-- RECORD EXTRACTS follows --

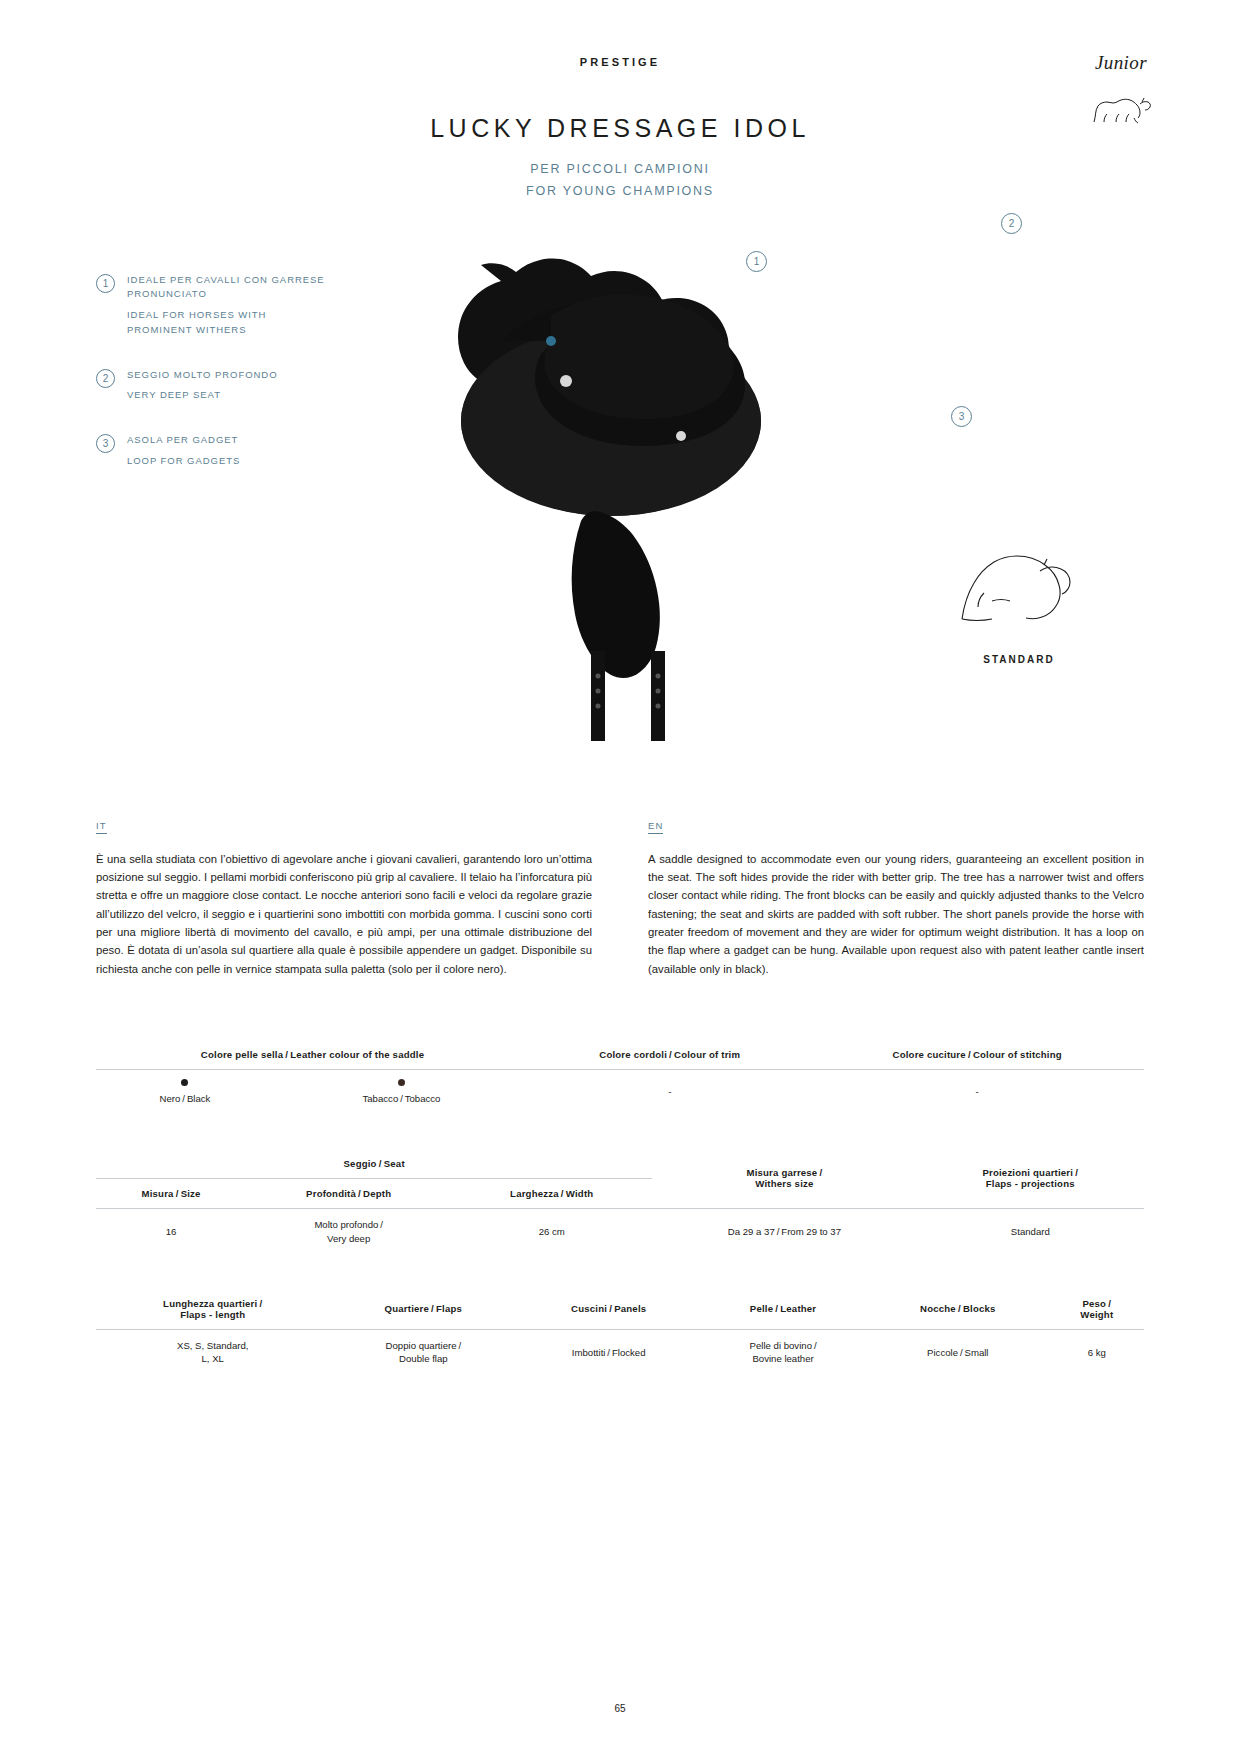Junior
PRESTIGE
LUCKY DRESSAGE IDOL
PER PICCOLI CAMPIONI
FOR YOUNG CHAMPIONS
1
Ideale per cavalli con garrese pronunciato Ideal for horses with prominent withers
2
Seggio molto profondo Very deep seat
3
Asola per gadget Loop for gadgets
1 2 3
STANDARD
IT
È una sella studiata con l’obiettivo di agevolare anche i giovani cavalieri, garantendo loro un’ottima posizione sul seggio. I pellami morbidi conferiscono più grip al cavaliere. Il telaio ha l’inforcatura più stretta e offre un maggiore close contact. Le nocche anteriori sono facili e veloci da regolare grazie all’utilizzo del velcro, il seggio e i quartierini sono imbottiti con morbida gomma. I cuscini sono corti per una migliore libertà di movimento del cavallo, e più ampi, per una ottimale distribuzione del peso. È dotata di un’asola sul quartiere alla quale è possibile appendere un gadget. Disponibile su richiesta anche con pelle in vernice stampata sulla paletta (solo per il colore nero).
EN
A saddle designed to accommodate even our young riders, guaranteeing an excellent position in the seat. The soft hides provide the rider with better grip. The tree has a narrower twist and offers closer contact while riding. The front blocks can be easily and quickly adjusted thanks to the Velcro fastening; the seat and skirts are padded with soft rubber. The short panels provide the horse with greater freedom of movement and they are wider for optimum weight distribution. It has a loop on the flap where a gadget can be hung. Available upon request also with patent leather cantle insert (available only in black).
| Colore pelle sella / Leather colour of the saddle | Colore cordoli / Colour of trim | Colore cuciture / Colour of stitching |
| --- | --- | --- |
| Nero / Black | Tabacco / Tobacco | - | - |
| Seggio / Seat | Misura garrese / Withers size | Proiezioni quartieri / Flaps - projections |
| --- | --- | --- |
| Misura / Size | Profondità / Depth | Larghezza / Width |
| 16 | Molto profondo / Very deep | 26 cm | Da 29 a 37 / From 29 to 37 | Standard |
| Lunghezza quartieri / Flaps - length | Quartiere / Flaps | Cuscini / Panels | Pelle / Leather | Nocche / Blocks | Peso / Weight |
| --- | --- | --- | --- | --- | --- |
| XS, S, Standard, L, XL | Doppio quartiere / Double flap | Imbottiti / Flocked | Pelle di bovino / Bovine leather | Piccole / Small | 6 kg |
65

-- RECORD EXTRACTS concluded --

> TASK OBJECTIVE:
All lines from the one that holds "Larghezza / Width |" to the end of the entries above must be transcribed exactly, both ends included, and no others.

> EXERCISE SOLUTION:
| Misura / Size | Profondità / Depth | Larghezza / Width |
| 16 | Molto profondo / Very deep | 26 cm | Da 29 a 37 / From 29 to 37 | Standard |
| Lunghezza quartieri / Flaps - length | Quartiere / Flaps | Cuscini / Panels | Pelle / Leather | Nocche / Blocks | Peso / Weight |
| --- | --- | --- | --- | --- | --- |
| XS, S, Standard, L, XL | Doppio quartiere / Double flap | Imbottiti / Flocked | Pelle di bovino / Bovine leather | Piccole / Small | 6 kg |
65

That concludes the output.